─── Entries shown

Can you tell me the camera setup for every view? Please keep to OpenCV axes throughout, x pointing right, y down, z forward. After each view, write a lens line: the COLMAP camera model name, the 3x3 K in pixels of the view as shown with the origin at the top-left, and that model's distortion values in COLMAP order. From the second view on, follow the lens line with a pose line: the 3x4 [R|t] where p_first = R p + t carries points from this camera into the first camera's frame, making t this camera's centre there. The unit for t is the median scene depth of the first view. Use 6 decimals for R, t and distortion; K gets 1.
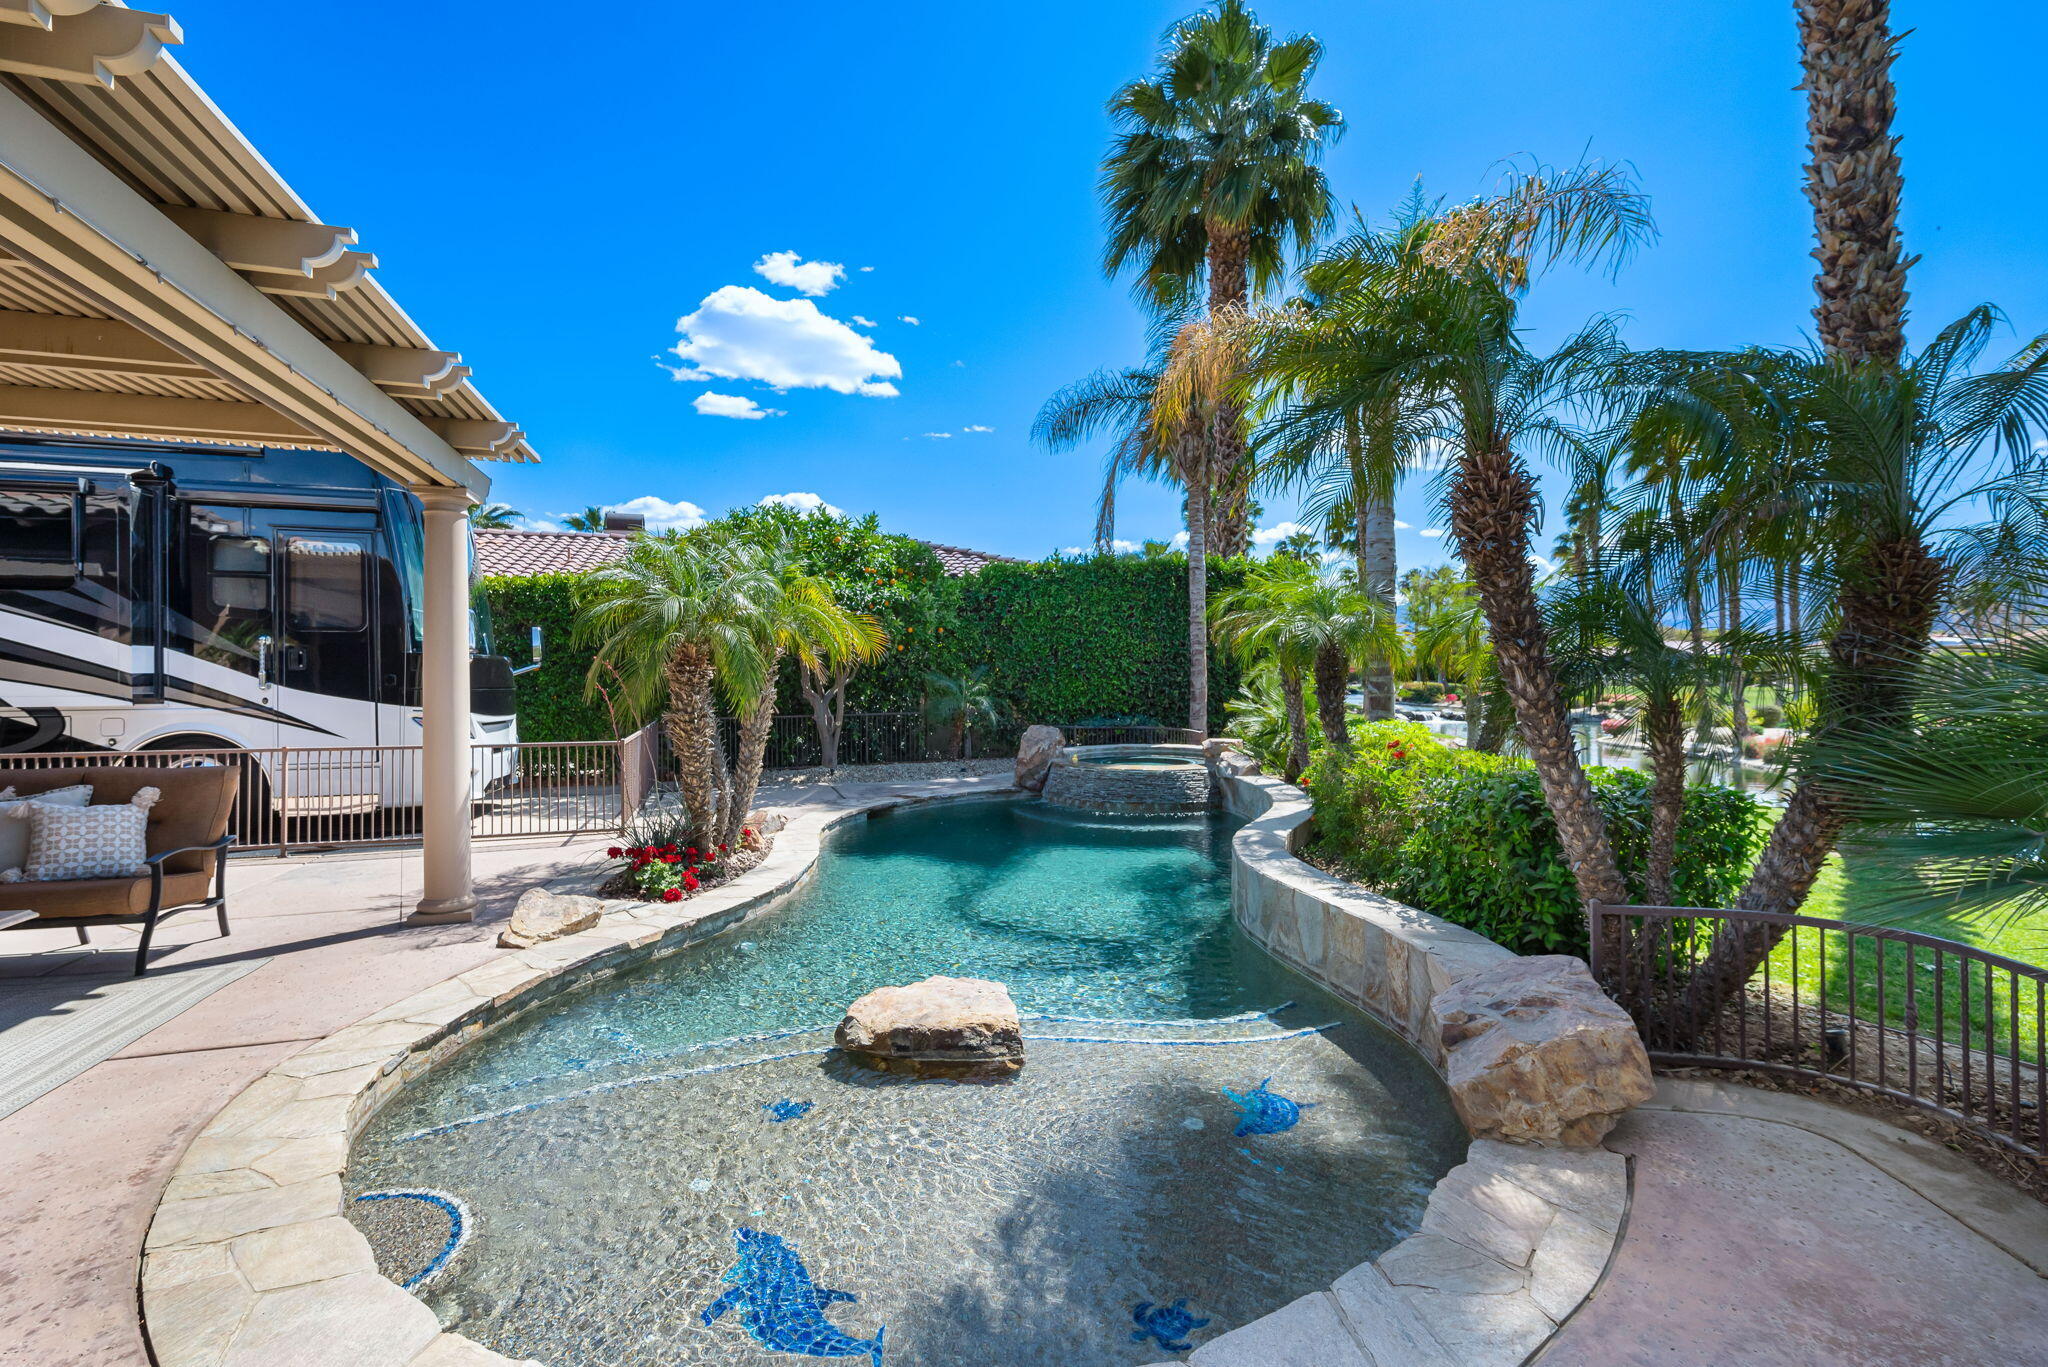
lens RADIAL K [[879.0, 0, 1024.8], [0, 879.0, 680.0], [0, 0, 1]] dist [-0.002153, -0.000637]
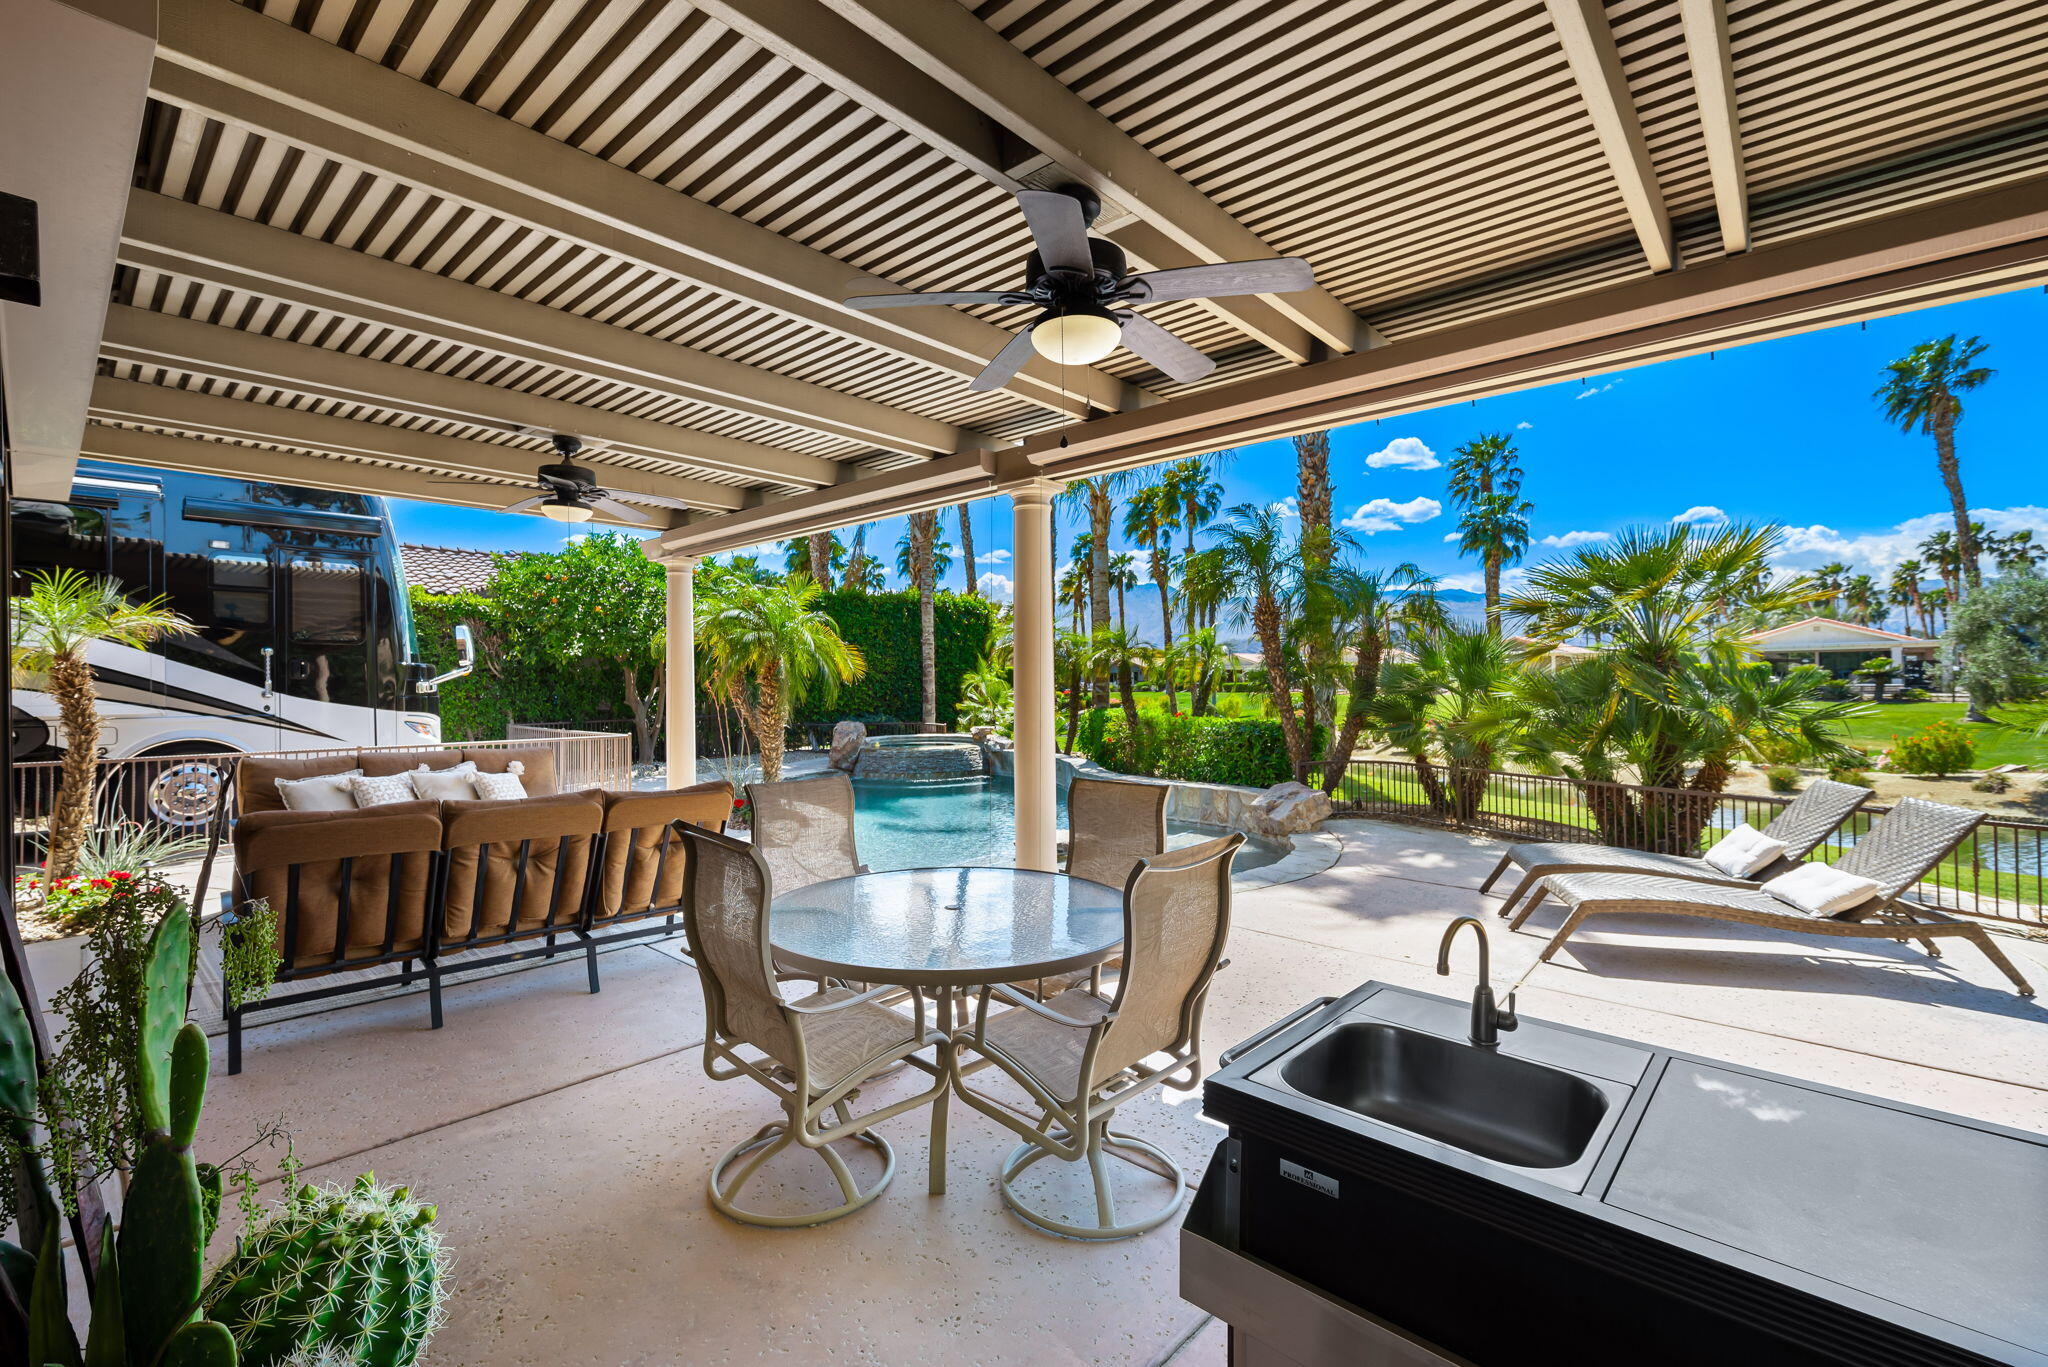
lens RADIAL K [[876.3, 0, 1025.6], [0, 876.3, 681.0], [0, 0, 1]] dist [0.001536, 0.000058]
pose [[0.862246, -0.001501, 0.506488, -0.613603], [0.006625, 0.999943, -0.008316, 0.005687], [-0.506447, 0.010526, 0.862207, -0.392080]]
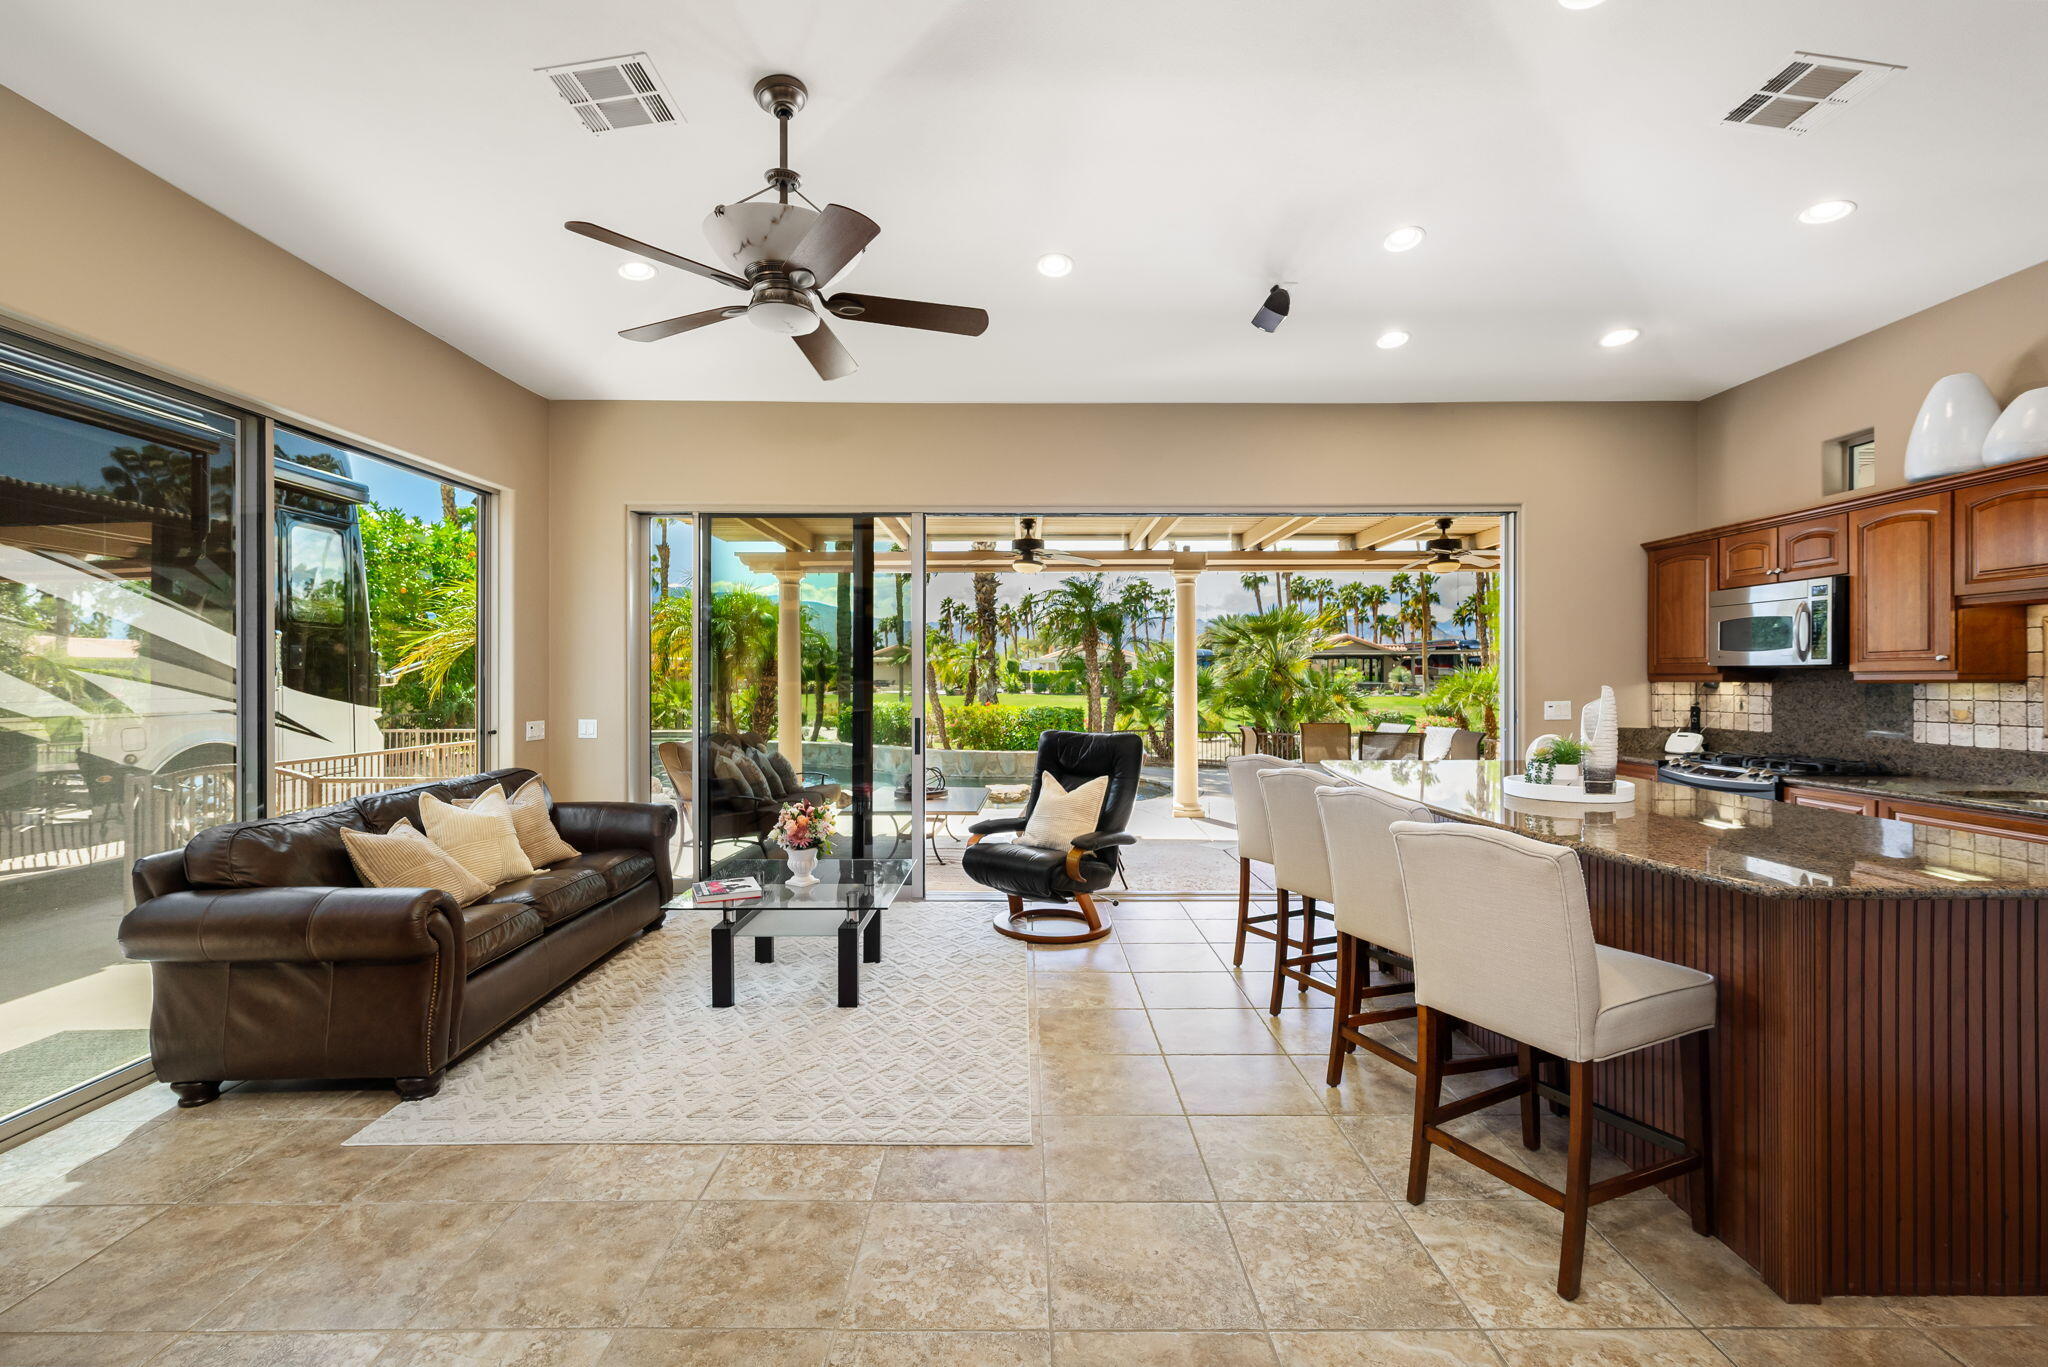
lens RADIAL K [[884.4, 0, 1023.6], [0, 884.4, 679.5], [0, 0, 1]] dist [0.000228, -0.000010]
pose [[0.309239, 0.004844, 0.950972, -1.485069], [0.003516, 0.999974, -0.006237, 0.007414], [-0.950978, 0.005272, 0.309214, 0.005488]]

──────

Leaving every image behind, repeat the data in full and exactly.

- Response for this exercise
Can you tell me the camera setup for every view? Please keep to OpenCV axes throughout, x pointing right, y down, z forward. After each view, write a lens line: the COLMAP camera model name, the 3x3 K in pixels of the view as shown with the origin at the top-left, and that model's distortion values in COLMAP order. From the second view on, follow the lens line with a pose line: the 3x4 [R|t] where p_first = R p + t carries points from this camera into the first camera's frame, making t this camera's centre there. The unit for t is the median scene depth of the first view. Use 6 decimals for R, t and distortion; K gets 1.
lens RADIAL K [[879.0, 0, 1024.8], [0, 879.0, 680.0], [0, 0, 1]] dist [-0.002153, -0.000637]
lens RADIAL K [[876.3, 0, 1025.6], [0, 876.3, 681.0], [0, 0, 1]] dist [0.001536, 0.000058]
pose [[0.862246, -0.001501, 0.506488, -0.613603], [0.006625, 0.999943, -0.008316, 0.005687], [-0.506447, 0.010526, 0.862207, -0.392080]]
lens RADIAL K [[884.4, 0, 1023.6], [0, 884.4, 679.5], [0, 0, 1]] dist [0.000228, -0.000010]
pose [[0.309239, 0.004844, 0.950972, -1.485069], [0.003516, 0.999974, -0.006237, 0.007414], [-0.950978, 0.005272, 0.309214, 0.005488]]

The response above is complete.